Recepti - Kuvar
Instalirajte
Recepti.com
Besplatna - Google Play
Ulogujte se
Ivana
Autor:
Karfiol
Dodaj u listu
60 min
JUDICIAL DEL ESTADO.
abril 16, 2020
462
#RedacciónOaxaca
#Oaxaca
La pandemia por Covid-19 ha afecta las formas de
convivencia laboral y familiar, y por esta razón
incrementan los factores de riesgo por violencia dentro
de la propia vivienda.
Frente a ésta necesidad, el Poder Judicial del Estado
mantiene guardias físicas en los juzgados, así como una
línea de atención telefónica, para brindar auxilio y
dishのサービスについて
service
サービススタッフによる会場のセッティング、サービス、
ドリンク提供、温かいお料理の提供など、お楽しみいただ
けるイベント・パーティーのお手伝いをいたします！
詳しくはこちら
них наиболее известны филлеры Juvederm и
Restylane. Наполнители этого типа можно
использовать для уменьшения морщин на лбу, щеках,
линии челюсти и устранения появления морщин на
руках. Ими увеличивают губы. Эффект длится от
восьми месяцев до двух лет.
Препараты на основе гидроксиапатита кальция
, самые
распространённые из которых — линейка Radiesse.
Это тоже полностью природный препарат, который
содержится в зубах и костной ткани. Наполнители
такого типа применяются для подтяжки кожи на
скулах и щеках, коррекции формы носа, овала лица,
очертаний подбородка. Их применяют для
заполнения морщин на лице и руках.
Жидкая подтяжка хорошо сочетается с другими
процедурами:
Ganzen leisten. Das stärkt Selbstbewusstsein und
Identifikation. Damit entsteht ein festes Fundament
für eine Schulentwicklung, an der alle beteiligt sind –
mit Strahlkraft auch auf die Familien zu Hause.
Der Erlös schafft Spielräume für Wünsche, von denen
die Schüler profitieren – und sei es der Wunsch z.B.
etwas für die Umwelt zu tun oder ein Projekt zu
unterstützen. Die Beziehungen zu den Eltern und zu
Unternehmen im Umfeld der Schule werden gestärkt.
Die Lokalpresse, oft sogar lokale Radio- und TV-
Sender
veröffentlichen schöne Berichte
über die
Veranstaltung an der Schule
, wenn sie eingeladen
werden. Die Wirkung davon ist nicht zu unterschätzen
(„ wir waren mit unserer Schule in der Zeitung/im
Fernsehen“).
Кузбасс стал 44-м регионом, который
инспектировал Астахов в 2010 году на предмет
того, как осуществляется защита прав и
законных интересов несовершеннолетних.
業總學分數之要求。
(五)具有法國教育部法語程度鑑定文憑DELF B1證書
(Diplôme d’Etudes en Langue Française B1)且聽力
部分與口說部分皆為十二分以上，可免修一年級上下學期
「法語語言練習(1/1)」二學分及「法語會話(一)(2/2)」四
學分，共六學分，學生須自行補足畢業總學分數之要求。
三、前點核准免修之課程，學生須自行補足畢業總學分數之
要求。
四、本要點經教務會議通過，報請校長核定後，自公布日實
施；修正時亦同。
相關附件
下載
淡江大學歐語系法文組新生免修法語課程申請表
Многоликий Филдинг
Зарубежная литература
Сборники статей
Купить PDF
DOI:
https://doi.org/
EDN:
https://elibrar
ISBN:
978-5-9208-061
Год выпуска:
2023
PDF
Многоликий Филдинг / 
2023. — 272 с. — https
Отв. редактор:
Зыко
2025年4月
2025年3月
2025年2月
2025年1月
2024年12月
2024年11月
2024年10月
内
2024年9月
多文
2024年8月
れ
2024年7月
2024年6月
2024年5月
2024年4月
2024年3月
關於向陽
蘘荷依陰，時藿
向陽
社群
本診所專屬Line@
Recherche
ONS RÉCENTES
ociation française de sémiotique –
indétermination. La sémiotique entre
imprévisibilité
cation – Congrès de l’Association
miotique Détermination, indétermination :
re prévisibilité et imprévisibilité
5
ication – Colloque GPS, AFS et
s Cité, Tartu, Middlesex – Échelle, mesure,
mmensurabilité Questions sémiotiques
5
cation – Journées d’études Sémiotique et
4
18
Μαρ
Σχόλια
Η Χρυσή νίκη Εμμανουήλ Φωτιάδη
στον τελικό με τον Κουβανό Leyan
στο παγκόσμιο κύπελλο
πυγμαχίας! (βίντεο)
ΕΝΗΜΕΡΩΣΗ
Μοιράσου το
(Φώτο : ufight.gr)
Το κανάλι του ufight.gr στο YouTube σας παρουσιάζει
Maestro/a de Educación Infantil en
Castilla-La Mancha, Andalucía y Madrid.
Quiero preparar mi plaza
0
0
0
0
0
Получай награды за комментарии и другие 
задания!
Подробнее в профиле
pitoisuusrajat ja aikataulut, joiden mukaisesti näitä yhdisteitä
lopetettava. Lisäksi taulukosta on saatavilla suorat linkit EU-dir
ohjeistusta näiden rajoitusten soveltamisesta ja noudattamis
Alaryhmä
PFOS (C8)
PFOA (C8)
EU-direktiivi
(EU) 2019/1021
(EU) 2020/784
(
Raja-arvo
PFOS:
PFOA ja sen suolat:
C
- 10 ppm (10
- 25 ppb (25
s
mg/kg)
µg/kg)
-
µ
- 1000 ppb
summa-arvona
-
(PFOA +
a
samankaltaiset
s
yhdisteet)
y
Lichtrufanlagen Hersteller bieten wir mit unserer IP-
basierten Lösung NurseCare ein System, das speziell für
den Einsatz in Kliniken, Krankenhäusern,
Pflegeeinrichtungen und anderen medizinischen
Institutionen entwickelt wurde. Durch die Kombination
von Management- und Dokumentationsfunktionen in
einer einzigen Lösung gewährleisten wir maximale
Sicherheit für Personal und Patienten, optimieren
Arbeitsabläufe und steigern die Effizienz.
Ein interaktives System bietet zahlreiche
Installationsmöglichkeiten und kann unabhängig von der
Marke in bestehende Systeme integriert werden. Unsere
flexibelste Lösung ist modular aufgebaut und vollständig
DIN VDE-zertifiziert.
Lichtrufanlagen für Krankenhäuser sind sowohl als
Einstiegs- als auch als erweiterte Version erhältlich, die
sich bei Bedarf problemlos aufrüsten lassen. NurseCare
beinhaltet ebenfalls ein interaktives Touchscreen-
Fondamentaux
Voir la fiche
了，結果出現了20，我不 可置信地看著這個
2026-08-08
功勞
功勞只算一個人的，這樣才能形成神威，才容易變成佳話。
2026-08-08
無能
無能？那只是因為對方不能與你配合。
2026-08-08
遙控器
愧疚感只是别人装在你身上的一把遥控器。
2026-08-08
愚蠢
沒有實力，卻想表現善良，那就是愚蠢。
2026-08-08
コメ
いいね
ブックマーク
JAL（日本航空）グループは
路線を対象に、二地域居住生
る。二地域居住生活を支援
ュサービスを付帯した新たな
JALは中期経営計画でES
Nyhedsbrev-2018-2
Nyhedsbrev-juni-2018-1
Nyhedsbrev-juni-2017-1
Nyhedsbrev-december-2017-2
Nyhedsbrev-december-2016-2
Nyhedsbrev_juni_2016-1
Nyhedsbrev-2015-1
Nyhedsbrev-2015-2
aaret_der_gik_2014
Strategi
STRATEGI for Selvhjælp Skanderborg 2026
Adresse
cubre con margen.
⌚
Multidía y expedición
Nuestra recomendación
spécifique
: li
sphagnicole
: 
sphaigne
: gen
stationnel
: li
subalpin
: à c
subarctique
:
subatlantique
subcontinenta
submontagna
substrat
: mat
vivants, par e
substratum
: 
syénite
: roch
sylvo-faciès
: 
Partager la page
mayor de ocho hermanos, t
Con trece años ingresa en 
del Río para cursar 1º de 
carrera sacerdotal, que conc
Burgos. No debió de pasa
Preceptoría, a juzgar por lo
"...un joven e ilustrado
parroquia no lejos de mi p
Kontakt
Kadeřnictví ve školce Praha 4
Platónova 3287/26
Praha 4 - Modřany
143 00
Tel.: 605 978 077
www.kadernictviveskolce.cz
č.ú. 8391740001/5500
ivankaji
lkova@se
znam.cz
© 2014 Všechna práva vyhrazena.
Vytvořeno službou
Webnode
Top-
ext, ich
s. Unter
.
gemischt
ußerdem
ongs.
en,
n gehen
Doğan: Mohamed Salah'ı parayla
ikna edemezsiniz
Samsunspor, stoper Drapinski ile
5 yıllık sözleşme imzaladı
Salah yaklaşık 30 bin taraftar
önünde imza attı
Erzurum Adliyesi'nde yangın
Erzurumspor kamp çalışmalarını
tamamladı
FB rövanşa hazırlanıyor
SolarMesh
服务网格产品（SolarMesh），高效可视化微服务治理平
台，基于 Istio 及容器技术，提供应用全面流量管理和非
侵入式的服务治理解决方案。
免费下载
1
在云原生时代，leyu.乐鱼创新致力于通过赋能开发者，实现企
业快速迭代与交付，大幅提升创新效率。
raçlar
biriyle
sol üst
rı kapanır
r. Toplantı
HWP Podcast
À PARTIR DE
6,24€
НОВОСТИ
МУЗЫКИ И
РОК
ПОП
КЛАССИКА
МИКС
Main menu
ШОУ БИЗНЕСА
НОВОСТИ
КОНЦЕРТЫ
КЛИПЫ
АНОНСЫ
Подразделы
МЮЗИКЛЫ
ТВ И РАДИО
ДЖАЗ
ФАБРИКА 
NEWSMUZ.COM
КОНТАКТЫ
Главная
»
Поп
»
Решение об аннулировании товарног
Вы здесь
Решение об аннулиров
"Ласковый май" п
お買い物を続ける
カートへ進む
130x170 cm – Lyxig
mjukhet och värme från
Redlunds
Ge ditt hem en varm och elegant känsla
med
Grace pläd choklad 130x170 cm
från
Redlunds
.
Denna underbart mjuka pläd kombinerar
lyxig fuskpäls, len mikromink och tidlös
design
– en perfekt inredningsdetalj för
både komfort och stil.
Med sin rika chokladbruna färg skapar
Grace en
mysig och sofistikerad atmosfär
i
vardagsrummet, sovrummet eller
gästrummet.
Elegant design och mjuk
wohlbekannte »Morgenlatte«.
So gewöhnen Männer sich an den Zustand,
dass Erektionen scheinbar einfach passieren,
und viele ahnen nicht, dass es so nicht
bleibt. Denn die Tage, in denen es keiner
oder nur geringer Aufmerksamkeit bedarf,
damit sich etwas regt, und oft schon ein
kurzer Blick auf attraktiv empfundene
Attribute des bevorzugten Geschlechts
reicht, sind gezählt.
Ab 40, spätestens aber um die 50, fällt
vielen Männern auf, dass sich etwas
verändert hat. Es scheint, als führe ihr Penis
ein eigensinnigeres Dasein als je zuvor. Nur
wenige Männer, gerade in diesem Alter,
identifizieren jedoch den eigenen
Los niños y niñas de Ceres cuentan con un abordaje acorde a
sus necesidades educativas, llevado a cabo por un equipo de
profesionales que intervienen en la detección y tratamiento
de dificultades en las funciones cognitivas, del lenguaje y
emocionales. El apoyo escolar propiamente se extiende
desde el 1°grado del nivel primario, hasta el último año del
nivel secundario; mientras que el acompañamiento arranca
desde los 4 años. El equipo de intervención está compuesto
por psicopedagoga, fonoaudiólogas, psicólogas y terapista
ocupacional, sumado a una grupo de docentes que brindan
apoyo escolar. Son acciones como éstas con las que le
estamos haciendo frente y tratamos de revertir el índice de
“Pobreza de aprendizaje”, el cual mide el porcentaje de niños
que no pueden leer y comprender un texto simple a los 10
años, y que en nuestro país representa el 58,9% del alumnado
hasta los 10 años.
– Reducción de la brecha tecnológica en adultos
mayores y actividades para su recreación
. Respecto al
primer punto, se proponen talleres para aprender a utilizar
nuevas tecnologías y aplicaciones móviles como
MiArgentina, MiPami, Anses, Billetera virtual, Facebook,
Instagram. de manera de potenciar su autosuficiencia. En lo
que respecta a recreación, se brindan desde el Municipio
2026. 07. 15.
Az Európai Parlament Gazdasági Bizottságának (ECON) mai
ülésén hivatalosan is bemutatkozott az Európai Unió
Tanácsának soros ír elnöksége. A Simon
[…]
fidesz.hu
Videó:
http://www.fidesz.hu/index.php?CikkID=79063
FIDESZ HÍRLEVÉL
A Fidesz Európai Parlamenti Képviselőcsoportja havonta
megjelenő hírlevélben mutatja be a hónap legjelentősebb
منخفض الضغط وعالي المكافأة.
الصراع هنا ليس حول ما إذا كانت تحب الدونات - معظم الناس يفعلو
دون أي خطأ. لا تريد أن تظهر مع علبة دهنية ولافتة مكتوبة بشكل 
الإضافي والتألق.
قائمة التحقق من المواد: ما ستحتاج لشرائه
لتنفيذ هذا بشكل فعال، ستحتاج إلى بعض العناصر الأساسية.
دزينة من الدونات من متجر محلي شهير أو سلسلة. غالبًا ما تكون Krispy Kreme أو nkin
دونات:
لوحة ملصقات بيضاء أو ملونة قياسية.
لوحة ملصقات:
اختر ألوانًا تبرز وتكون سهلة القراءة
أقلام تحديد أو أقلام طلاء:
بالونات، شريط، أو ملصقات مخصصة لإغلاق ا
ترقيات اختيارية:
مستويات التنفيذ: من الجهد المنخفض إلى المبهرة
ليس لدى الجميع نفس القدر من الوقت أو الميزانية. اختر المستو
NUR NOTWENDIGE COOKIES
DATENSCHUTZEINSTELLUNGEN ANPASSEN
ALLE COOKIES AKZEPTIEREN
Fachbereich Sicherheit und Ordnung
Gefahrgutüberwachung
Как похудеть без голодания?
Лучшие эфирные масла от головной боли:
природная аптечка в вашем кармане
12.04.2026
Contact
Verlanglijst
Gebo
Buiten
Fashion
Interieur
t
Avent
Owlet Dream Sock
+ + +
> Assigned task: From the entries above, print the lines beginning at the one with "Dodaj u listu" and stopping after the one with "Жидкая подтяжка хорошо сочетается с другими", exactly as written and with nothing else.

> Written response:
Dodaj u listu
60 min
JUDICIAL DEL ESTADO.
abril 16, 2020
462
#RedacciónOaxaca
#Oaxaca
La pandemia por Covid-19 ha afecta las formas de
convivencia laboral y familiar, y por esta razón
incrementan los factores de riesgo por violencia dentro
de la propia vivienda.
Frente a ésta necesidad, el Poder Judicial del Estado
mantiene guardias físicas en los juzgados, así como una
línea de atención telefónica, para brindar auxilio y
dishのサービスについて
service
サービススタッフによる会場のセッティング、サービス、
ドリンク提供、温かいお料理の提供など、お楽しみいただ
けるイベント・パーティーのお手伝いをいたします！
詳しくはこちら
них наиболее известны филлеры Juvederm и
Restylane. Наполнители этого типа можно
использовать для уменьшения морщин на лбу, щеках,
линии челюсти и устранения появления морщин на
руках. Ими увеличивают губы. Эффект длится от
восьми месяцев до двух лет.
Препараты на основе гидроксиапатита кальция
, самые
распространённые из которых — линейка Radiesse.
Это тоже полностью природный препарат, который
содержится в зубах и костной ткани. Наполнители
такого типа применяются для подтяжки кожи на
скулах и щеках, коррекции формы носа, овала лица,
очертаний подбородка. Их применяют для
заполнения морщин на лице и руках.
Жидкая подтяжка хорошо сочетается с другими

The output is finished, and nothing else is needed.